Netapp filers can be accessed and managed many ways, including using Putty to SSH into the filer itself.  In addition to FilerView, there is also another web based tool called Netapp OnCommand  System Manager that is GUI based which gives a very nice graphical performance chart detailing how HOT your filers are running. The OnCommand tool is great for everyday management of the filers but sometimes you will need to access the filers via Putty to run more advanced functions , ie. killing a NDMP session that is hung.

We had an interesting issue today while trying to access one of our Netapp filers using Putty. Every time we would we try try to log  into the filer with a Putty session we would get an access denied or the Putty session would simply close. What was odd was that it didn’t happen for all of the us Storage Engineers. Thinking that maybe are accounts are locked or maybe  the access got removed I started the OnCommand session and attempted to log into the filers.

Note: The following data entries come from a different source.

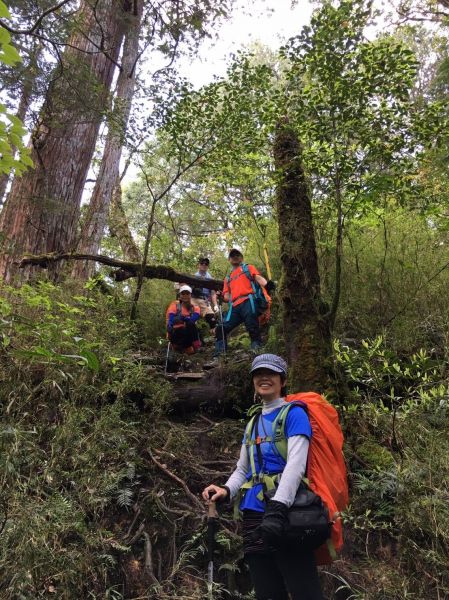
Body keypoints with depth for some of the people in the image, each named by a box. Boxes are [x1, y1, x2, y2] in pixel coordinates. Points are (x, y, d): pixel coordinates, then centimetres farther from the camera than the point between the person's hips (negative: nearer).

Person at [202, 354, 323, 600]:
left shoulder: (294, 413, -1)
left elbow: (296, 464, -14)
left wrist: (278, 507, -26)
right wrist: (226, 490, 0)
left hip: (285, 512, -6)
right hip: (254, 515, 7)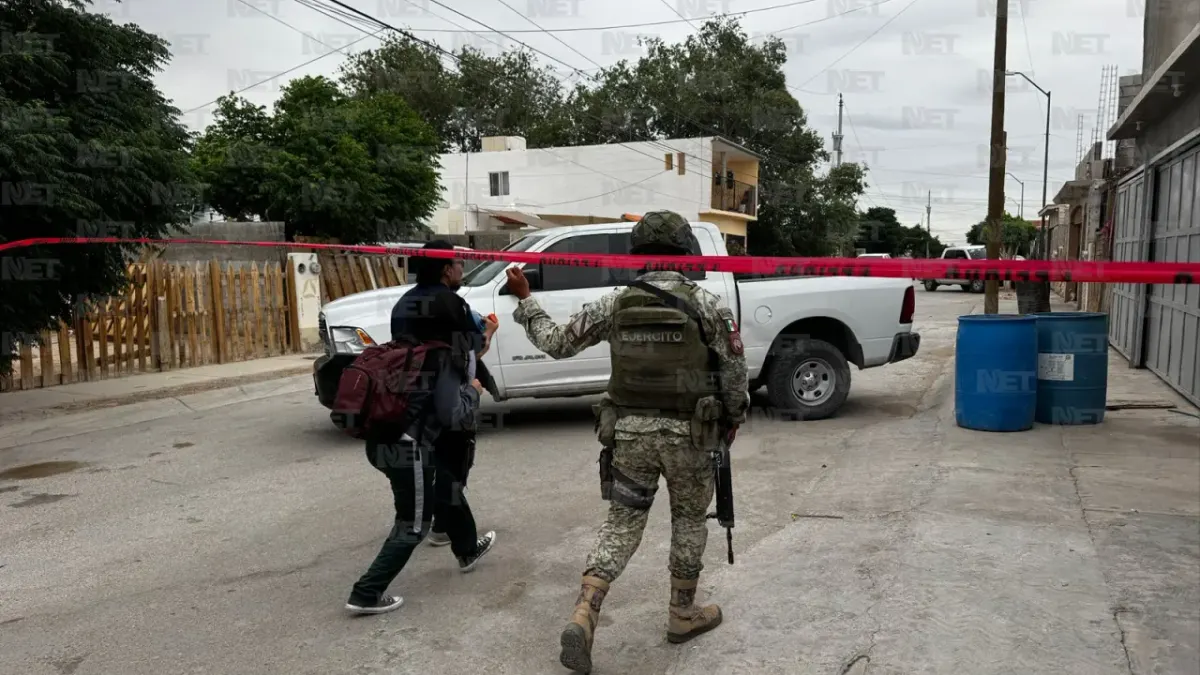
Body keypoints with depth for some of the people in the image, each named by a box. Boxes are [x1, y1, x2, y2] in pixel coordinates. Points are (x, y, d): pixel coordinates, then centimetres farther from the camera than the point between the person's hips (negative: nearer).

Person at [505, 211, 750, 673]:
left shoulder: (616, 303, -1)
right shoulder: (706, 304, -6)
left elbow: (556, 343, 5)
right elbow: (734, 369, -2)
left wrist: (524, 300, 17)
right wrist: (734, 415, 15)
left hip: (630, 431, 2)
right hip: (687, 433, -2)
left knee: (621, 523, 10)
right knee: (689, 519, 18)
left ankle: (583, 616, -3)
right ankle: (683, 614, 30)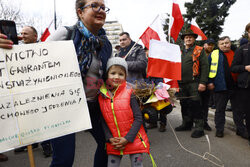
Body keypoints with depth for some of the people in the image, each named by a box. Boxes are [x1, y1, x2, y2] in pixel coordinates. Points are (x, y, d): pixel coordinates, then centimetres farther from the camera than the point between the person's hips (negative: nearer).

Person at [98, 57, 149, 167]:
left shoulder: (129, 93, -10)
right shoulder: (102, 96, 0)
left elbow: (138, 118, -11)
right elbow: (103, 121, 6)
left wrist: (127, 139, -15)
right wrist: (110, 139, -6)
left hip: (133, 140, -2)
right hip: (114, 144, 3)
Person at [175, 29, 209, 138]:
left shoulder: (199, 50, 3)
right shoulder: (180, 52, 19)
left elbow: (204, 67, -5)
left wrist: (203, 82, -15)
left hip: (194, 83, -5)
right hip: (182, 83, 6)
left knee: (195, 105, -6)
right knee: (184, 104, 12)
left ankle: (199, 128, 2)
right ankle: (186, 124, 26)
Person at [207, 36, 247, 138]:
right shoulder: (214, 55, 3)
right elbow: (207, 69, 1)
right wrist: (210, 82, -6)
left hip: (236, 87, 3)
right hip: (221, 87, -3)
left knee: (238, 109, 11)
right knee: (220, 109, 5)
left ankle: (240, 129, 23)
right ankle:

Not a single hiccup. Logged in right away on every single filer we have. hmmm….so I can log in with my credentials using OnCommand but when using a Putty session I can’t. Yet, another storage engineer can login to both and we all have the same permissions. All filers were checked for locked accounts including Active Directory, nothing was locked.

After some more head scratching one of the other Storage Engineers stumbled upon a setting within the OnCommand System Manager setting that was caching our passwords. Once the tick box to cache passwords was cleared we were able to  successfully log onto the filers.

To remove the cache passwords in OnCommand :

  1. Run OnCommand System Manager and log onto any filer
  2. In the top left hand corner select to Tools
  3. Select Options         

oncommand
4. Clear the Enable Cache Passwords tick box

Oncommand2

  1. Select Clear Existing Passwords

  2. Select Save and Close

Once the settings were changed we were both able to Putty to the filers. Gotta Love the gotchas of cached passwords.